A basic theory of an open market is that the better the quality of a product is, the more it will be in demand. The school education system is a reflection of the same capitalist theory.
Capitalism’s standard definition is – an economic and political system in which a country’s trade and industry are controlled by private owners for profit, rather than by the state. However, the contemporary idea includes the privatisation of public services like health and education.
Where education and schooling are privately owned institutions, it can reasonably be inferred that the objective is often about punitive profits rather than actual skill nourishment. The cost of the elite schools substantiates the fact that education in huge buildings is not for all. It is for those who can turn the place into a gold mine.
Another aspect is its objective. Why we go to schools? Is it to educate ourselves or to work to get a good job? Or is there a larger implication behind it? What I comprehend is that the whole concept of schooling system lies upon one fundamental principle – Mass Production. In which, the motive of education is to ensure skilled labour catering to the needs of production. Hence, the very idea of today’s schooling system is factory-based, producing uniform minds and ensuring that all the standards are met.
It is a paradox, on the one hand, capitalism claims to promote individualism through laissez-faire, but on the other hand, I find that it requires everything to be standardised and graded, be it processed meat or your exam answers.
It is quite similar to a factory production unit; the students like products have various stops on the assembly line that add all of the elements making the final product before they are sent for consumption. These stops include Kindergarten, classes 1 to 12 and then colleges.
The supervisors of our factory school also have targets- The syllabus. ‘All products must reach to chapter 6 by the 7th week of this session.’
Sent from one assembly line to another, the students are graded after each process. The ‘batch’ of around 400 students, each with a different perspective and pace of learning, is expected to reach the target at the same time. What if someone is not able to do so? Defaulters, defective and useless are the titles used. The quality of the product determines the next assembly line. The final finished students are all uniform, fit for usage and divided based on their quality, i.e. their grades.
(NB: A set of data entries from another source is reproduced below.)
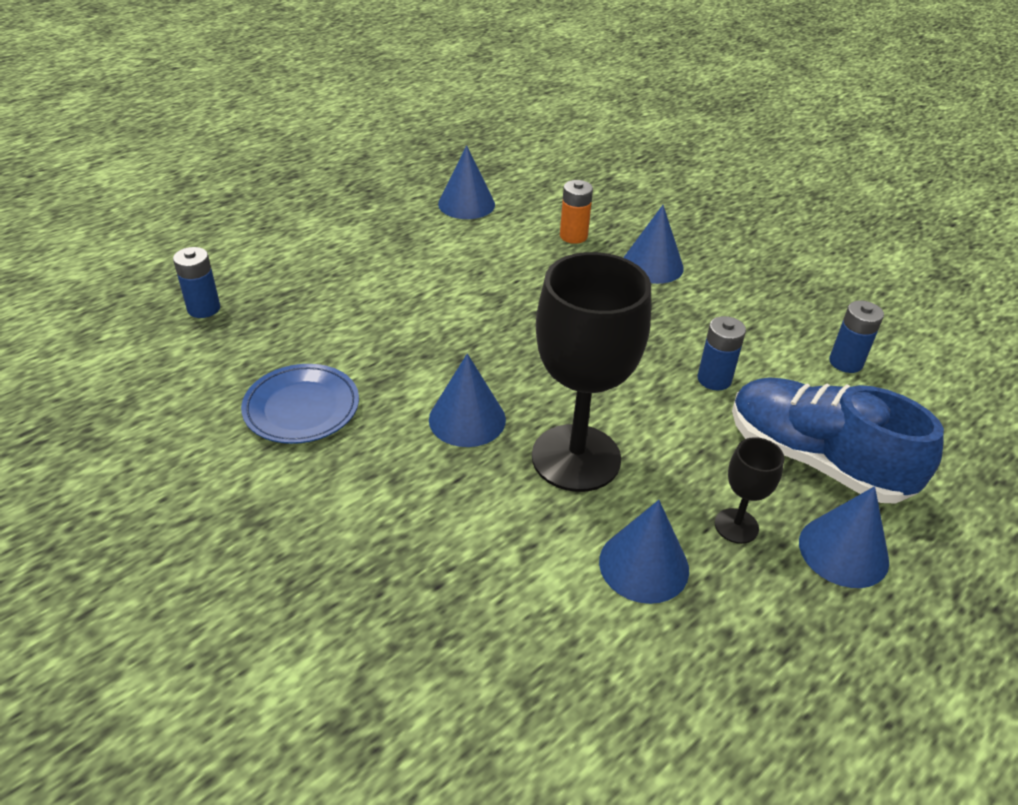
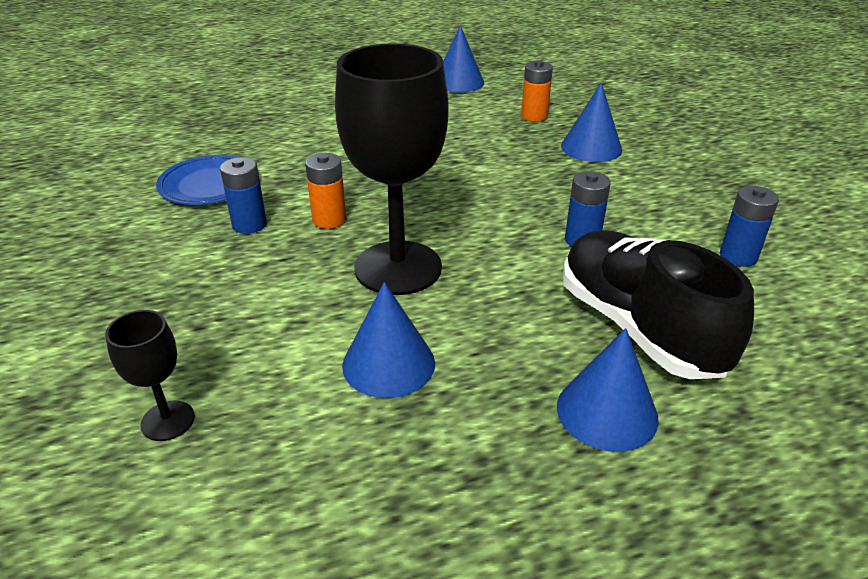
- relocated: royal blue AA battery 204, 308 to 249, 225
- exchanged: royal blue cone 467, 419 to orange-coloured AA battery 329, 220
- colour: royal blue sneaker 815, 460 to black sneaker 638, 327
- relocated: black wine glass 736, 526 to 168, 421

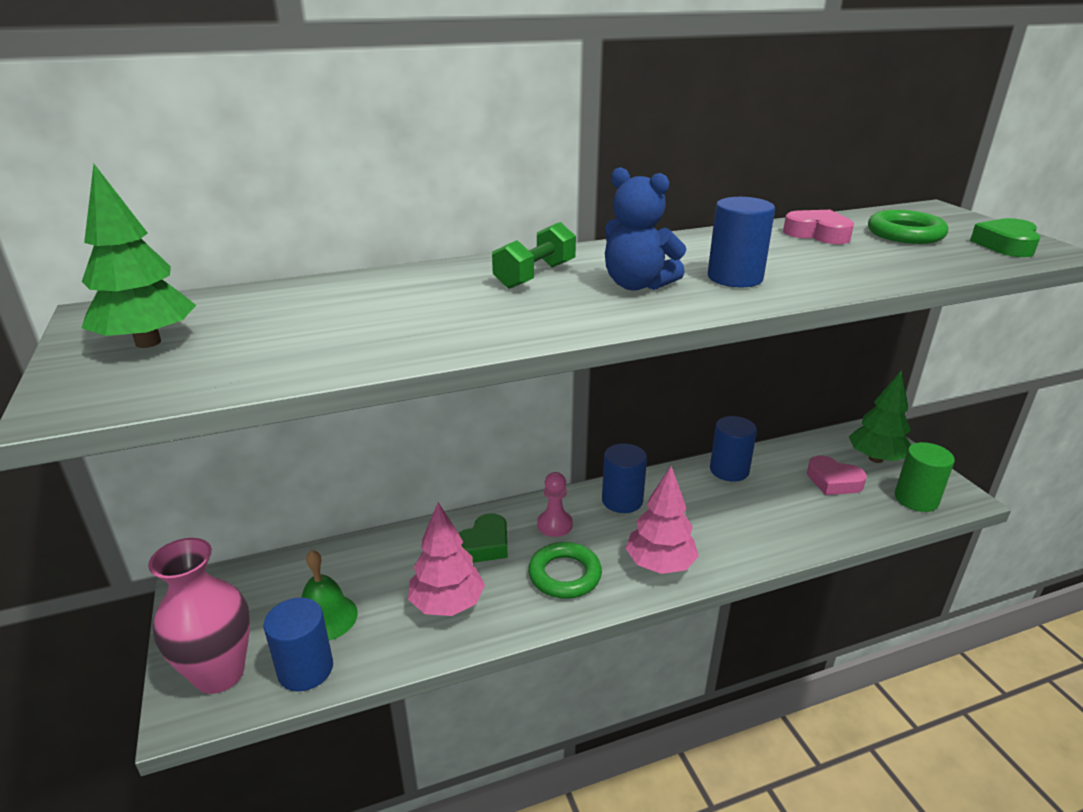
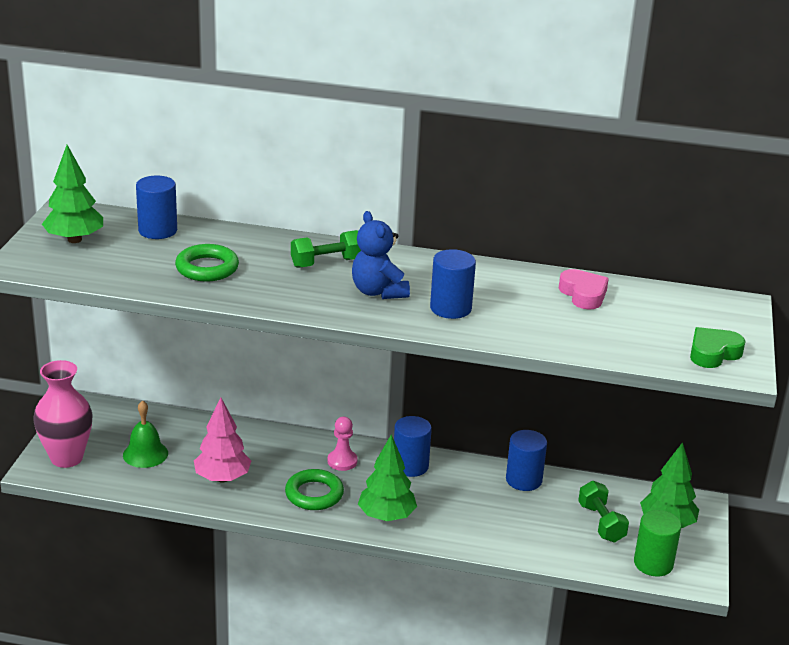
- relocated: leaf-green ring 905, 234 to 207, 268
- exchanged: pink love heart 833, 481 to leaf-green free weight 601, 523
- colour: pink tree 660, 564 to leaf-green tree 386, 516
- missing: leaf-green love heart 484, 545
- relocated: royal blue cylinder shape 305, 669 to 157, 230

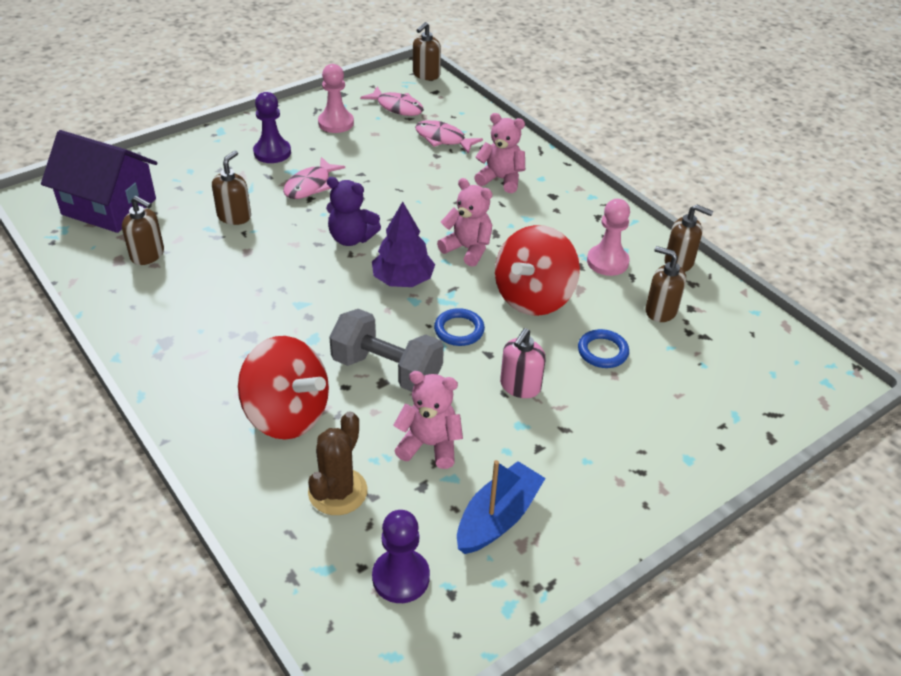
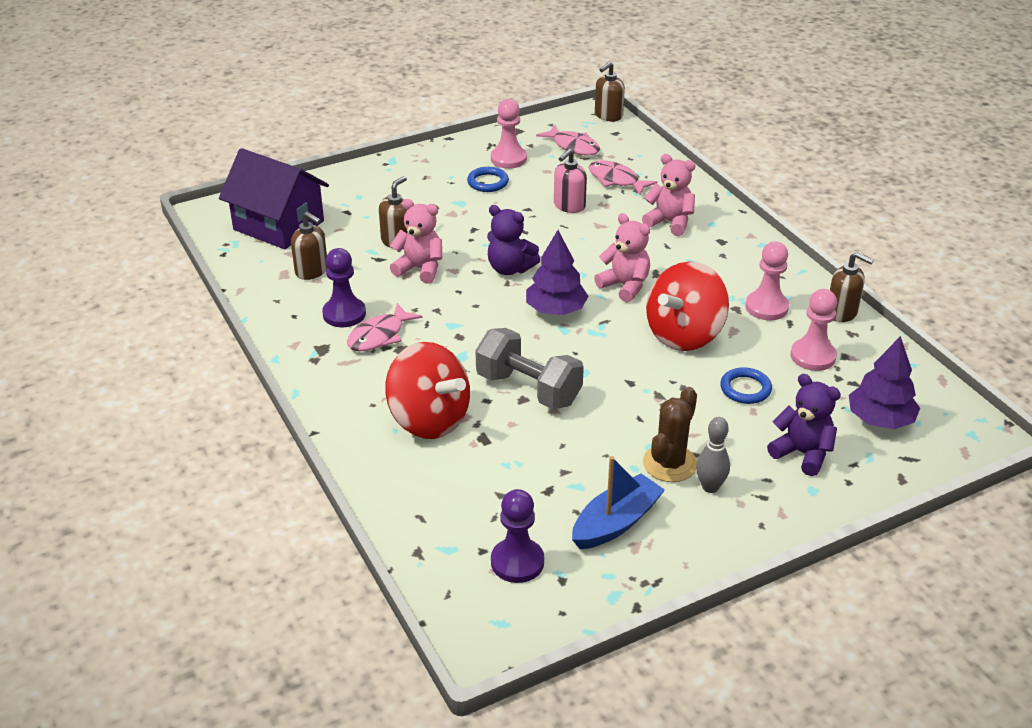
- relocated: violet game pawn 272, 152 to 344, 314
- relocated: pink fish 310, 185 to 379, 336
- exchanged: dark brown pump bottle 660, 311 to pink game pawn 813, 356
- relocated: royal blue ring 459, 330 to 488, 182
- relocated: pink pump bottle 520, 386 to 569, 206
- relocated: pink stuffed bear 429, 445 to 420, 269
- relocated: dark brown cactus 337, 491 to 670, 463
- appeared: violet tree 880, 420
- appeared: violet stuffed bear 802, 453
- appeared: ash-grey tenpin 710, 487

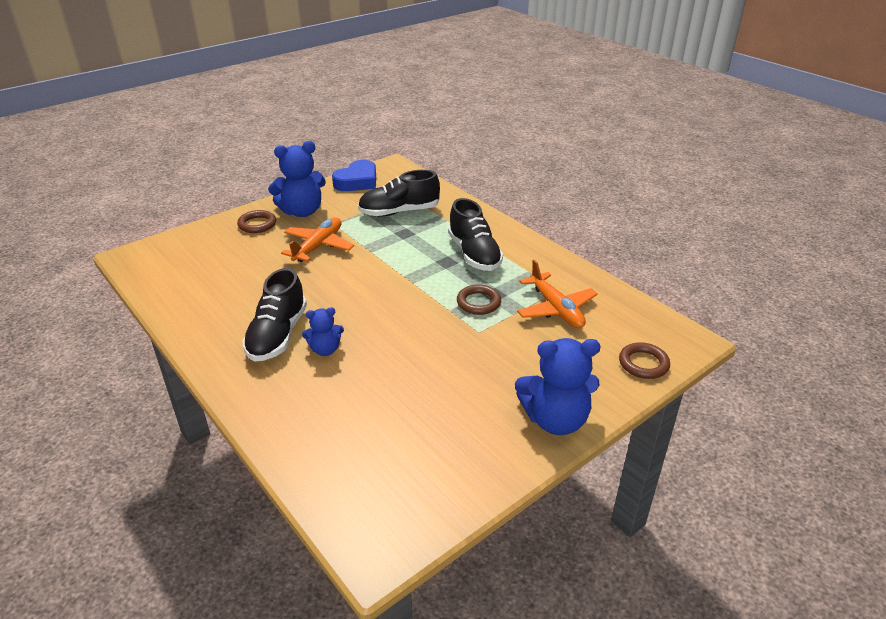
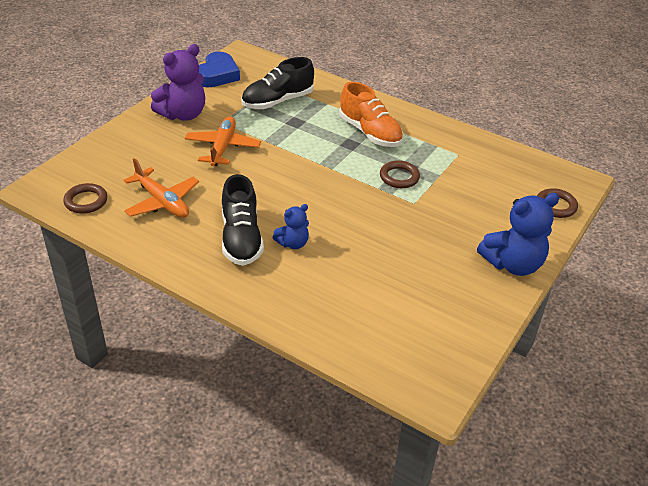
- colour: royal blue stuffed bear 302, 211 to violet stuffed bear 183, 114
- colour: black sneaker 474, 254 to orange-coloured sneaker 370, 133
- relocated: dark brown ring 257, 224 to 86, 201
- relocated: orange-coloured plane 556, 309 to 162, 202

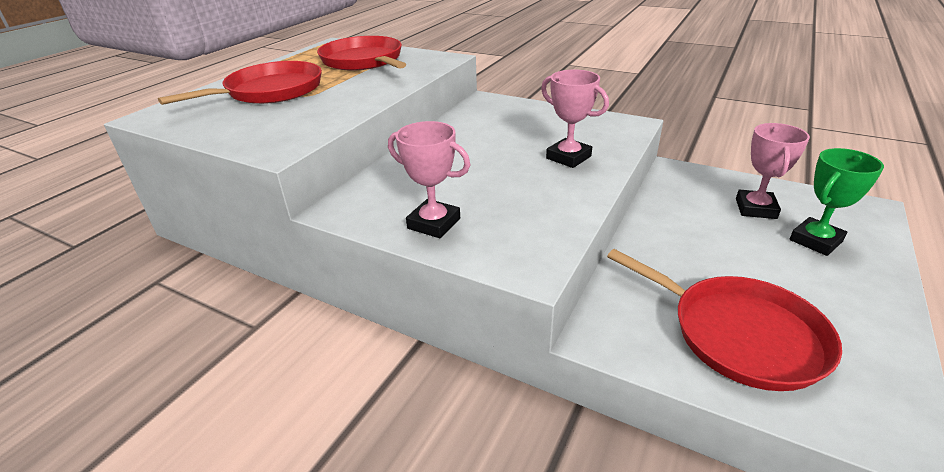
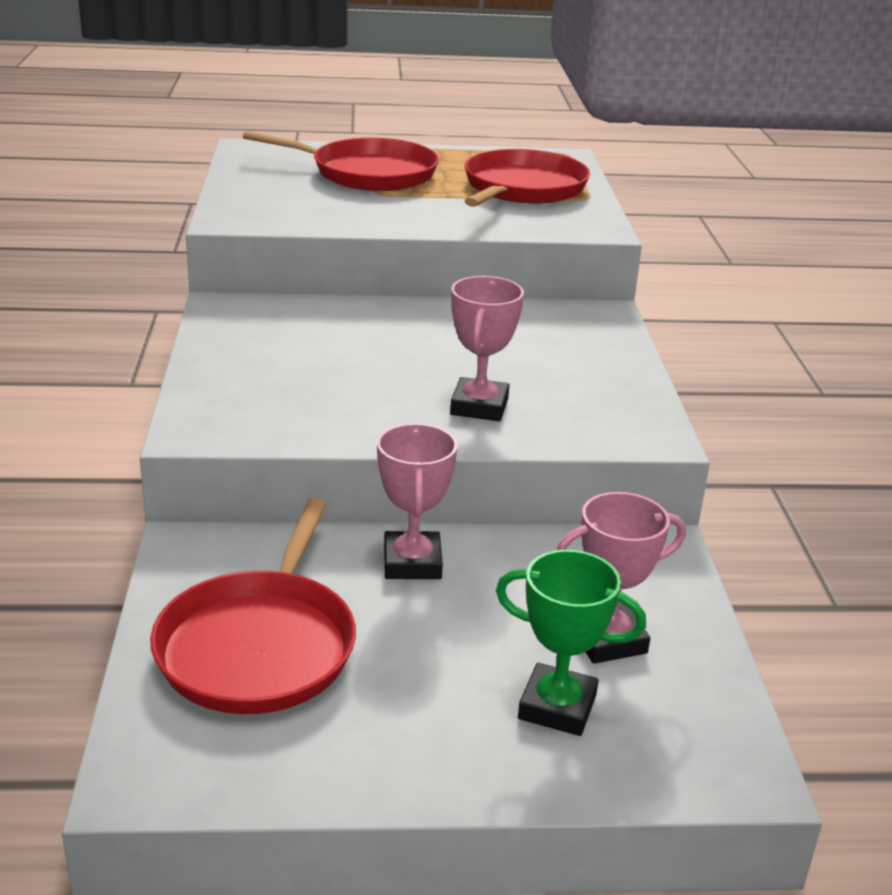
- relocated: pink prize cup 434, 223 to 412, 563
The schooling system exhibits a fantastic example of the same unfortunate definition of success. The higher grades, the right marks, the top ranks and the six-figure packages are all socio-economic hallucinations created by the capitalist in big uniform and intimidating buildings symbolising factories, otherwise known as excellent schools.
These are regarded as the ultimate parameters of success, but there is a painful loss in the whole system of modern school academia. Children are conditioned and socialised in such a linear way that unidirectional thinking becomes inevitable.
Multi-definition of anything makes it incomplete and non-recognisable. What is required of the student to get good grades is the same mugged-up answer copied from the textbook. For example, if you ask what you mean by sports to a regular class, the academic-oriented, the sport-lovers and the all-rounder, they will all give you different versions unique to their persona and thinking. However, as soon as you study the academic definition of sports, to fetch marks you will end up writing the same standard answer for the very same question.
In this whole deliberate equation formulated by the capitalist the space of creativity, alternate thinking and ideas are now replaced by hard work, and by hard work, we mean real mechanical work with very less academic success. Instead of core thinking and brainstorming, the students are required to transform their brain into automated storage storing the dictated syllabus.